I remember an article I read – the path of the lone wolf as a metaphor for our walk with earth medicine.  Across the world and across time, those that are dedicated to the work of Spirit walk a difficult path between two (or more) worlds.  Those that love them must be strong in spirit, for while the medicine keepers can be deeply loving, committed partners, their relationship to Spirit is deeper, stronger, and often takes precedence.

I wear the tattoo of a wolf-face on my left shoulder blade.  It was tattooed in my mid-20's, after making self-declarations to follow the medicine path.  The article had strong resonance with me.

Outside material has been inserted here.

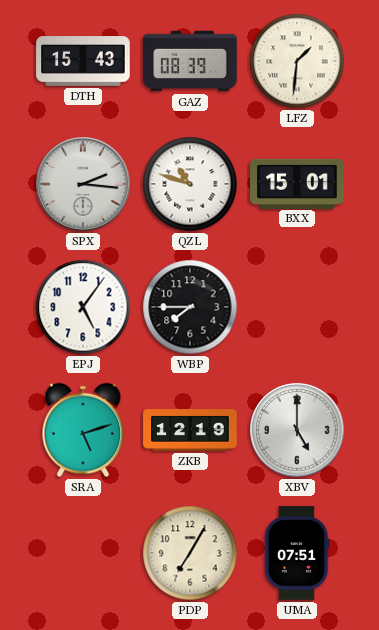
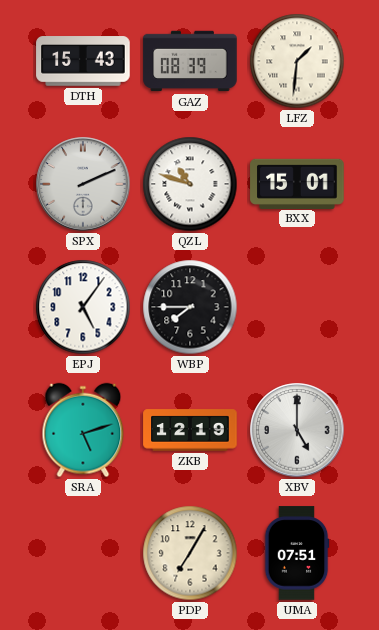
SPX: 2:16 -> 2:11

I feel into my heart. What is my greatest longing? Is it truly for committed love? Knowing myself as I do, would I actually thrive if I was in a relationship? Maybe my path is the commitment to Spirit, as I have continually deepened it in my life…  Or, perhaps relationship will be found with someone who will love and support me and my life-work?

One Root speaks... "This is your medicine right now, child." Ravens call to each other in the distance.  I feel a healing liquid-warmth melt over and through my heart.


"Search your heart child. You will know what's needed, and when it's needed."